Member since Oct 2012
136286 posts
Posted on 10/11/22 at 3:45 pm to
Probably 18K if the democrats retain all of congress.
Posted by oneg8rh8r
Port Ludlow, WA
Member since Dec 2003
2940 posts
Posted on 10/11/22 at 5:12 pm to
I've tagged this person's quote twice now, but I'm onboard with their line of thought.

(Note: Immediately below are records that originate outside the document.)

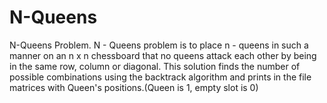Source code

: # N-Queens
N-Queens Problem. N - Queens problem is to place n - queens in such a manner on an n x n chessboard that no queens attack each other by being in the same row, column or diagonal. This solution finds the number of possible combinations using the backtrack algorithm and prints in the file matrices with Queen's positions.(Queen is 1, empty slot is 0) 
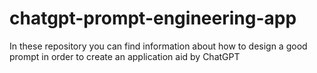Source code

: # chatgpt-prompt-engineering-app
In these repository you can find information about how to design a good prompt in order to create an application aid by ChatGPT
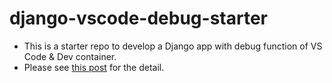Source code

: # django-vscode-debug-starter
- This is a starter repo to develop a Django app with debug function of VS Code & Dev container.
- Please see [this post](https://lethediana.sakura.ne.jp/tech/archives/steps-ja/1518/) for the detail.
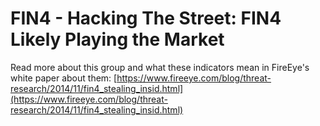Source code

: # FIN4 - Hacking The Street: FIN4 Likely Playing the Market

Read more about this group and what these indicators mean in FireEye's white paper about them: [https://www.fireeye.com/blog/threat-research/2014/11/fin4_stealing_insid.html](https://www.fireeye.com/blog/threat-research/2014/11/fin4_stealing_insid.html)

I think the Dow is headed to 23-24K. We haven't seen panic, we haven't seen capitulation, the market is still higher than it was when the Covid sell off happened (28.2K) and it was overinflated then. A crash is coming, too much fake money not too and crashes don't land at the previous bottom, they blow right through them.

quote:

What we need is more action, less words. I have seen market crashes, and this has been the most timid, where people still go and buy the dips. Are you serious? In real crashes, the Fed cuts the margin of broker accounts. Yep. In real crashes, markets go up and down in a single day, 700 to 1000 points. That's real volatility. We have yet to reach a point where the machines of Wall Street throw in the towel. And I do know where that point will be. We have yet to lower earning estimates for most stocks. And I do know what happens when real earnings collapse. The Graham-Dodd equation has always been my guide to valuation. And interest rates are pathetically still negative. Look at JNK. Its still flying high. When it real crashes, that bond index crashes. The bond market is still floating up in the sky like a weather balloon. What we need is real interest rates to rise to Mt Everest and the 20 year bond is smashed to 50% below present levels.